## THE EXERCISE
How many of the lines below contain the string "Page"? Letter case matters; reply with the number alone.

Spatial layout entries:
** Start **
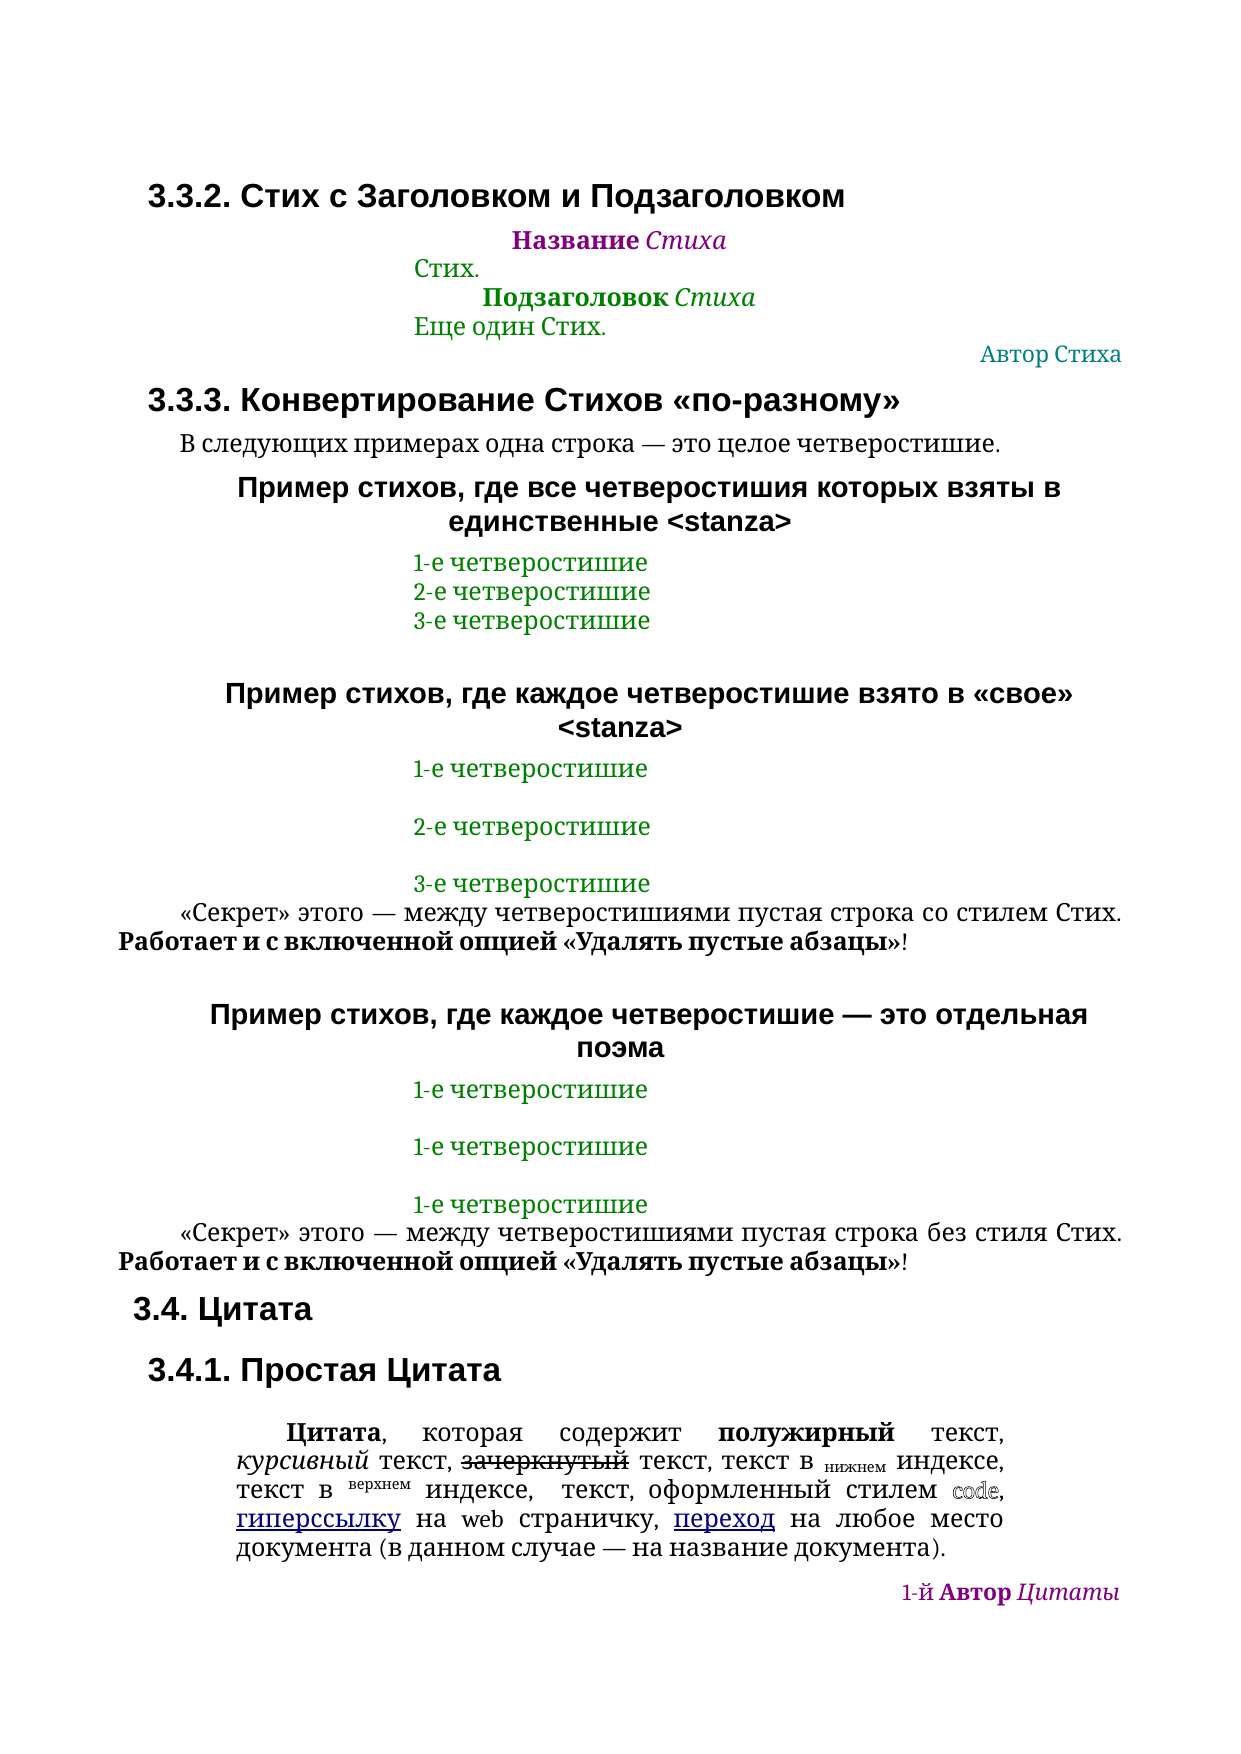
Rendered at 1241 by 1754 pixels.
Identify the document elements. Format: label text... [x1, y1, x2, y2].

subtitle 3.3.2. Стих с Заголовком и Подзаголовком [148, 176, 1122, 215]
text 3-е четверостишие [413, 607, 1063, 636]
subtitle 3.4. Цитата [133, 1288, 1122, 1327]
text Еще один Стих. [413, 313, 1063, 342]
text 1-е четверостишие [413, 1133, 1063, 1162]
text Подзаголовок Стиха [118, 284, 1122, 313]
text «Секрет» этого — между четверостишиями пустая строка со стилем Стих. Работает и с включенной опцией «Удалять пустые абзацы»! [118, 899, 1122, 956]
subtitle 3.3.3. Конвертирование Стихов «по-разному» [148, 380, 1122, 418]
subtitle Пример стихов, где каждое четверостишие — это отдельная поэма [118, 997, 1122, 1064]
text В следующих примерах одна строка — это целое четверостишие. [118, 430, 1122, 459]
text 1-й Автор Цитаты [325, 1580, 1122, 1606]
text 1-е четверостишие [413, 1191, 1063, 1219]
text 2-е четверостишие [413, 812, 1063, 841]
text Автор Стиха [502, 342, 1122, 368]
text Стих. [413, 255, 1063, 284]
text 1-е четверостишие [413, 549, 1063, 578]
subtitle Пример стихов, где все четверостишия которых взяты в единственные <stanza> [118, 470, 1122, 537]
text «Секрет» этого — между четверостишиями пустая строка без стиля Стих. Работает и с включенной опцией «Удалять пустые абзацы»! [118, 1219, 1122, 1277]
text Цитата, которая содержит полужирный текст, курсивный текст, зачеркнутый текст, текст в нижнем индексе, текст в верхнем индексе, текст, оформленный стилем code, гиперссылку на web страничку, переход на любое место документа (в данном случае — на название документа). [236, 1418, 1004, 1562]
text 1-е четверостишие [413, 1076, 1063, 1104]
text 2-е четверостишие [413, 578, 1063, 607]
text Название Стиха [118, 227, 1122, 255]
text 1-е четверостишие [413, 755, 1063, 784]
text 3-е четверостишие [413, 870, 1063, 899]
subtitle Пример стихов, где каждое четверостишие взято в «свое» <stanza> [118, 676, 1122, 743]
subtitle 3.4.1. Простая Цитата [148, 1351, 1122, 1389]
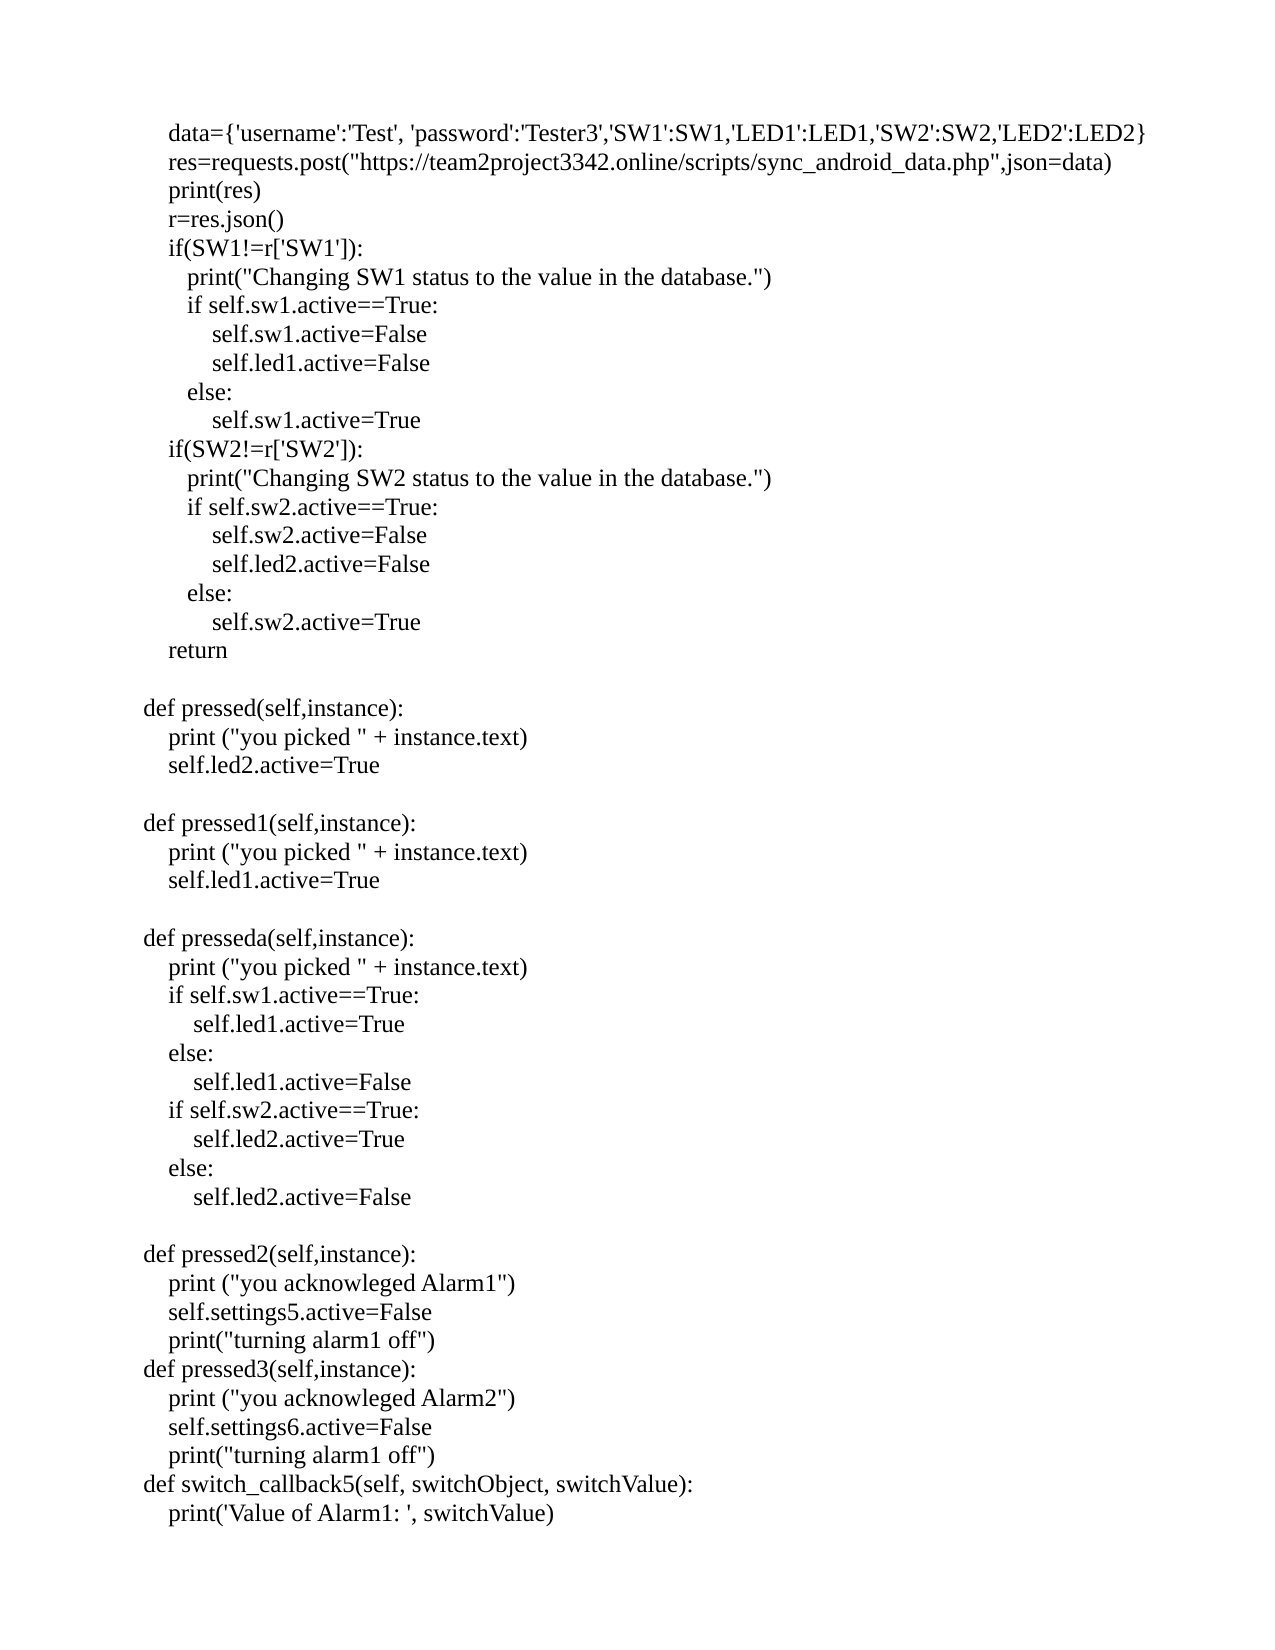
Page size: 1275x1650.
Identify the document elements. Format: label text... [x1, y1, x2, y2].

text print("Changing SW2 status to the value in the database.") [118, 463, 1157, 492]
text print ("you acknowleged Alarm1") [118, 1268, 1157, 1297]
text else: [118, 578, 1157, 607]
text if self.sw2.active==True: [118, 1096, 1157, 1124]
text print ("you picked " + instance.text) [118, 952, 1157, 981]
text print ("you acknowleged Alarm2") [118, 1383, 1157, 1412]
text self.led2.active=False [118, 1182, 1157, 1211]
text r=res.json() [118, 204, 1157, 233]
text if self.sw2.active==True: [118, 492, 1157, 521]
text def pressed1(self,instance): [118, 808, 1157, 837]
text def presseda(self,instance): [118, 923, 1157, 952]
text if(SW2!=r['SW2']): [118, 434, 1157, 463]
text print ("you picked " + instance.text) [118, 722, 1157, 751]
text def switch_callback5(self, switchObject, switchValue): [118, 1469, 1157, 1498]
text def pressed2(self,instance): [118, 1239, 1157, 1268]
text print(res) [118, 176, 1157, 204]
text def pressed3(self,instance): [118, 1354, 1157, 1383]
text else: [118, 1038, 1157, 1067]
text else: [118, 1153, 1157, 1182]
text if self.sw1.active==True: [118, 981, 1157, 1009]
text self.sw2.active=True [118, 607, 1157, 636]
text self.led2.active=True [118, 751, 1157, 779]
text return [118, 636, 1157, 664]
text print('Value of Alarm1: ', switchValue) [118, 1498, 1157, 1527]
text else: [118, 377, 1157, 406]
text def pressed(self,instance): [118, 693, 1157, 722]
text self.sw1.active=False [118, 319, 1157, 348]
text data={'username':'Test', 'password':'Tester3','SW1':SW1,'LED1':LED1,'SW2':SW2,'LED2':LED2} [118, 118, 1157, 147]
text self.sw1.active=True [118, 406, 1157, 434]
text self.led2.active=True [118, 1124, 1157, 1153]
text self.sw2.active=False [118, 521, 1157, 549]
text print ("you picked " + instance.text) [118, 837, 1157, 866]
text if(SW1!=r['SW1']): [118, 233, 1157, 262]
text self.led1.active=False [118, 1067, 1157, 1096]
text self.settings5.active=False [118, 1297, 1157, 1326]
text res=requests.post("https://team2project3342.online/scripts/sync_android_data.php",json=data) [118, 147, 1157, 176]
text self.led1.active=True [118, 1009, 1157, 1038]
text print("turning alarm1 off") [118, 1441, 1157, 1469]
text if self.sw1.active==True: [118, 291, 1157, 319]
text print("Changing SW1 status to the value in the database.") [118, 262, 1157, 291]
text self.led2.active=False [118, 549, 1157, 578]
text self.led1.active=False [118, 348, 1157, 377]
text self.led1.active=True [118, 866, 1157, 894]
text self.settings6.active=False [118, 1412, 1157, 1441]
text print("turning alarm1 off") [118, 1326, 1157, 1354]
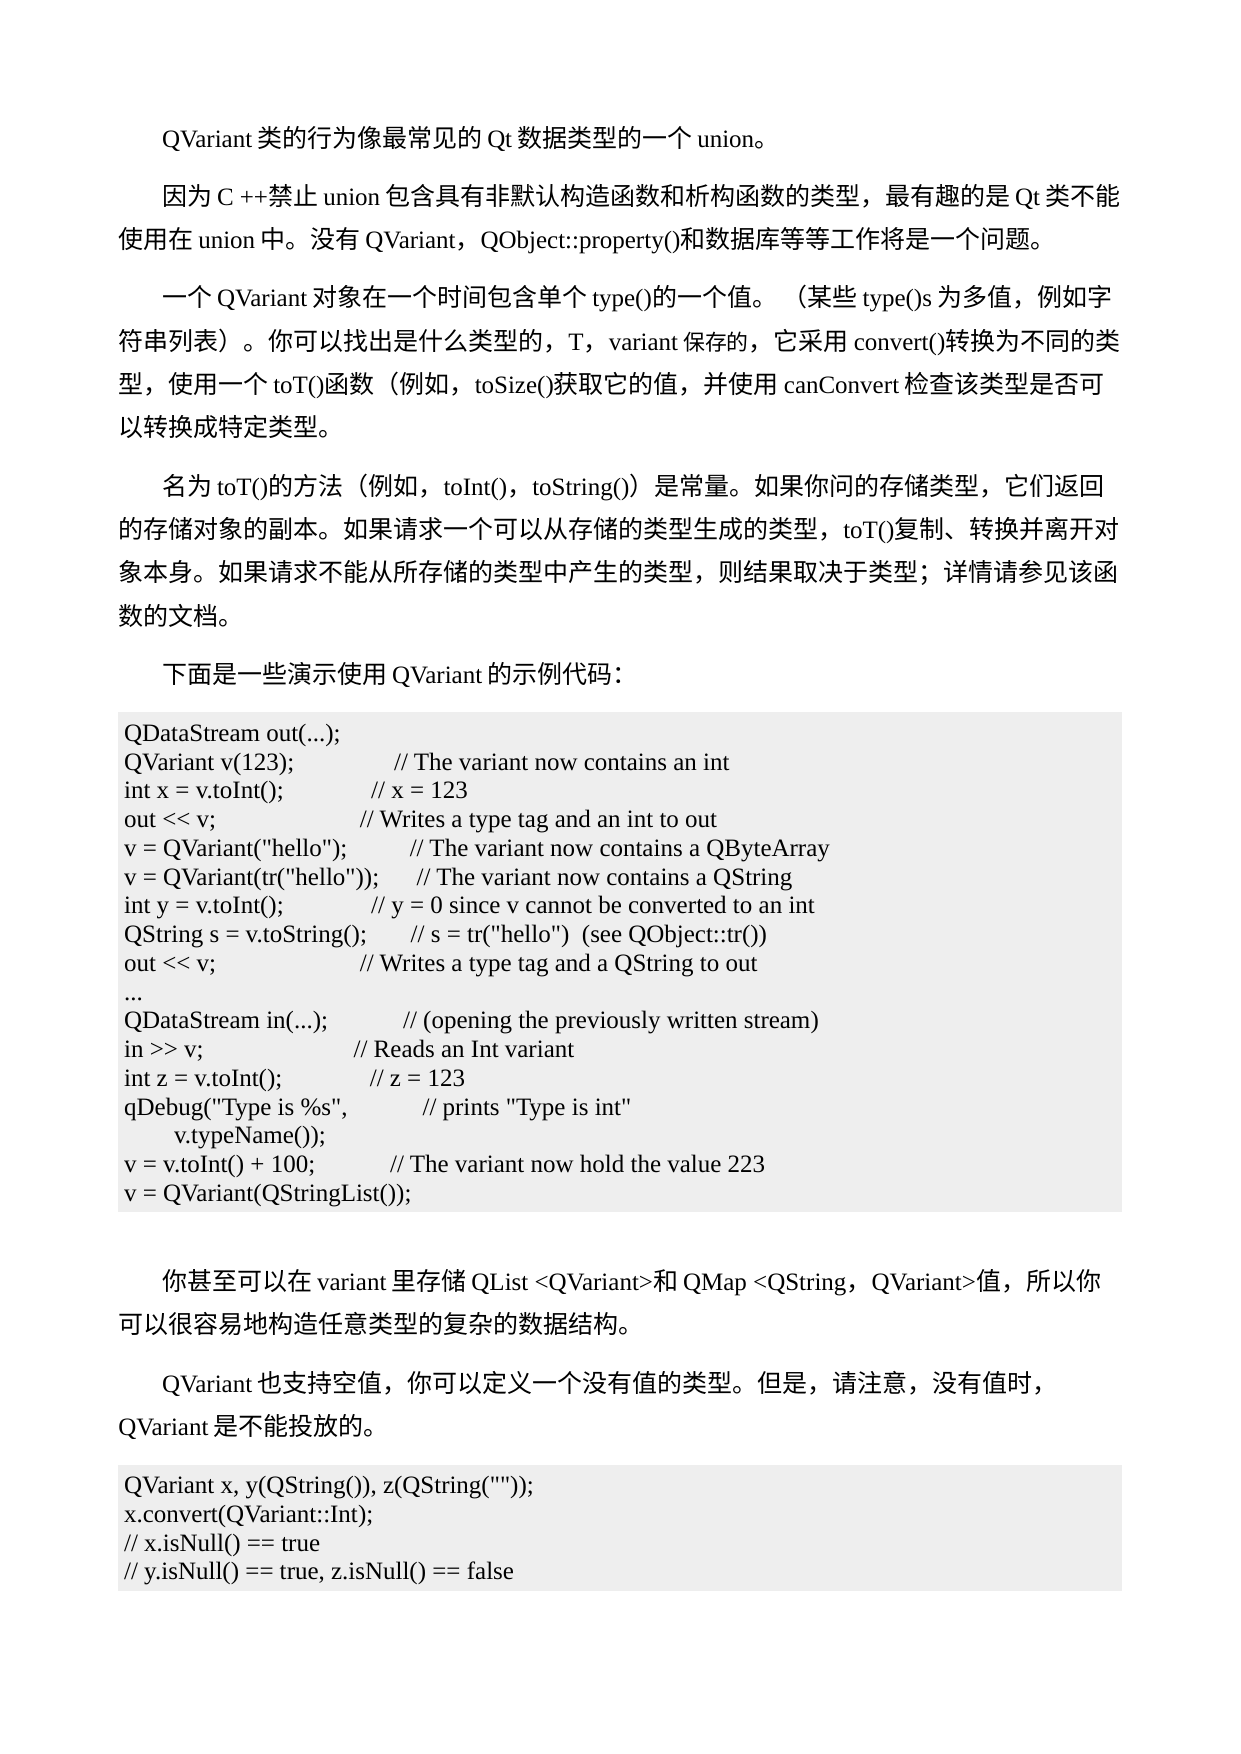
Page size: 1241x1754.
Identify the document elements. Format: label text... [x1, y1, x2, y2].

text 因为C ++禁止union包含具有非默认构造函数和析构函数的类型，最有趣的是Qt类不能使用在union中。没有QVariant，QObject::property()和数据库等等工作将是一个问题。 [118, 176, 1122, 256]
text 一个QVariant对象在一个时间包含单个type()的一个值。 （某些type()s为多值，例如字符串列表）。你可以找出是什么类型的，T，variant保存的，它采用convert()转换为不同的类型，使用一个toT()函数（例如，toSize()获取它的值，并使用canConvert检查该类型是否可以转换成特定类型。 [118, 278, 1122, 444]
text QVariant也支持空值，你可以定义一个没有值的类型。但是，请注意，没有值时，QVariant是不能投放的。 [118, 1363, 1122, 1443]
table_header QDataStream out(...); QVariant v(123); // The variant now contains an int int x = v.toInt(); // x = 123 out << v; // Writes a type tag and an int to out v = QVariant("hello"); // The variant now contains a QByteArray v = QVariant(tr("hello")); // The variant now contains a QString int y = v.toInt(); // y = 0 since v cannot be converted to an int QString s = v.toString(); // s = tr("hello") (see QObject::tr()) out << v; // Writes a type tag and a QString to out ... QDataStream in(...); // (opening the previously written stream) in >> v; // Reads an Int variant int z = v.toInt(); // z = 123 qDebug("Type is %s", // prints "Type is int" v.typeName()); v = v.toInt() + 100; // The variant now hold the value 223 v = QVariant(QStringList()); [118, 712, 1122, 1212]
text QVariant类的行为像最常见的Qt数据类型的一个union。 [118, 118, 1122, 154]
text 名为toT()的方法（例如，toInt()，toString()）是常量。如果你问的存储类型，它们返回的存储对象的副本。如果请求一个可以从存储的类型生成的类型，toT()复制、转换并离开对象本身。如果请求不能从所存储的类型中产生的类型，则结果取决于类型；详情请参见该函数的文档。 [118, 466, 1122, 632]
table_header QVariant x, y(QString()), z(QString("")); x.convert(QVariant::Int); // x.isNull() == true // y.isNull() == true, z.isNull() == false [118, 1465, 1122, 1591]
text 你甚至可以在variant里存储QList <QVariant>和QMap <QString，QVariant>值，所以你可以很容易地构造任意类型的复杂的数据结构。 [118, 1262, 1122, 1341]
text 下面是一些演示使用QVariant的示例代码： [118, 654, 1122, 691]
** End **
## EXERCISE ANSWER
2